Most of us are happy with a wooden ruler with markings on it that are thick enough to see and numbers beside that marks that are clear enough to read. If we are measuring how much floor covering we need to cover a room, or how big a piece of material is for a dress such a ruler is perfect for the job.
"Perfection" is a term that we Christians sometimes like to get hold of and chew on until it has lost its flavour. And as the above illustration shows, perfection can have various meanings. Very few people set up the precision equipment to closely approximate the exact definition of a metre. If you were in the ruler or tape-measure business. You would have a very practical measuring standard that would ensure that your product was fit for the job.

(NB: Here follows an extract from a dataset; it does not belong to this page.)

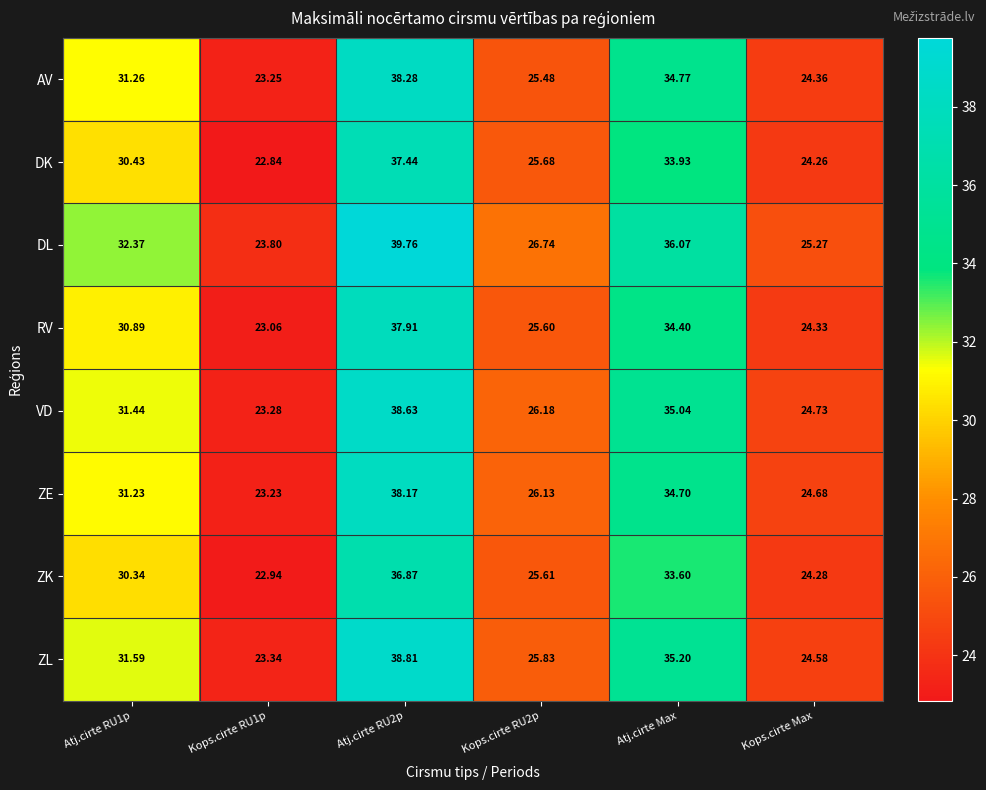

What is the greatest value displayed?

39.8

I like reading Hebrews 11 and 12 in that context. We are given a list of faith-inspired people. Not all of them would have made good Seventh-day Adventists but in their own way, they worked with the material at hand and the conditions they lived in, bringing honour to his name. It is against this background that Hebrew's 12:1-2 is written:
Jesus provides the defined standard; we have a task to do with the materials at hand, just as the men and women of faith did in Hebrews 11.

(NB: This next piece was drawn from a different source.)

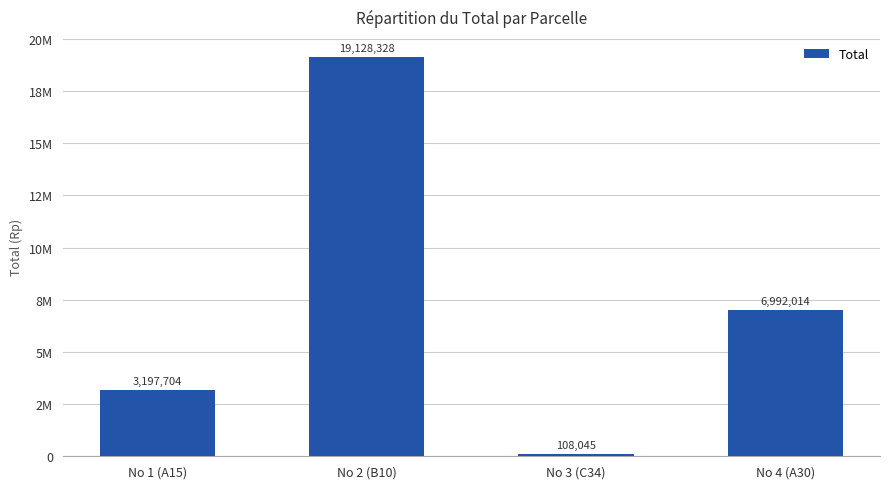

Does the chart contain any negative values?

No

Jesus is my true hero! Without Him I am nothing...
We are saved by grace through faith not by faith. So what is faith? It is believing that God the Creator of the world exists and He rewards those who sincerely seek Him and wish to serve and worship Him. It is trusting that He will fulfill His promises to provide, protect and transform His followers.
If we have faith in God, believe in Him, trust Him, He will work in you, giving you the desire and the power to do what pleases Him.
Don’t copy the behavior and customs of this world, but let God transform you into a new person by changing the way you think. Then you will learn to know God’s will for you, which is good and pleasing and perfect.
What does faithful mean - it means never give up, never give in. Jesus Christ while in human form never gave up nor gave in to temptation, He trusted that God the Father would never forsake Him. Now Father, Son & Holy Spirit are tirelessly working to convince everyone, of the Good News, that if only they believe in Jesus Christ and accept His substitutionary sacrifice, they will be saved by grace through faith.
i love your comments Shirley
I like the NEB’s “And what of ourselves? With all these witnesses to faith around us like a cloud, we must throw off every encumbrance, every sin to which we cling. …. It helps me/us to remember as I/we reflect on the lives of those mentioned in chapter 11 that they were just as much human as I. I am as chosen by God as much as any of them . Their witness should be an encouragement to me .God wishes that I allow HIM to walk with HIM and achieve the character that fit for eternal life with HIM.
Dear Horace;
What does NEB stand for?
New English Bible
What a great pictorial illistration. Jesus is the one we can rely on, even on the bottom rung of our Steps to Him. Hebrews 12:1-3. 2Peter 3:18.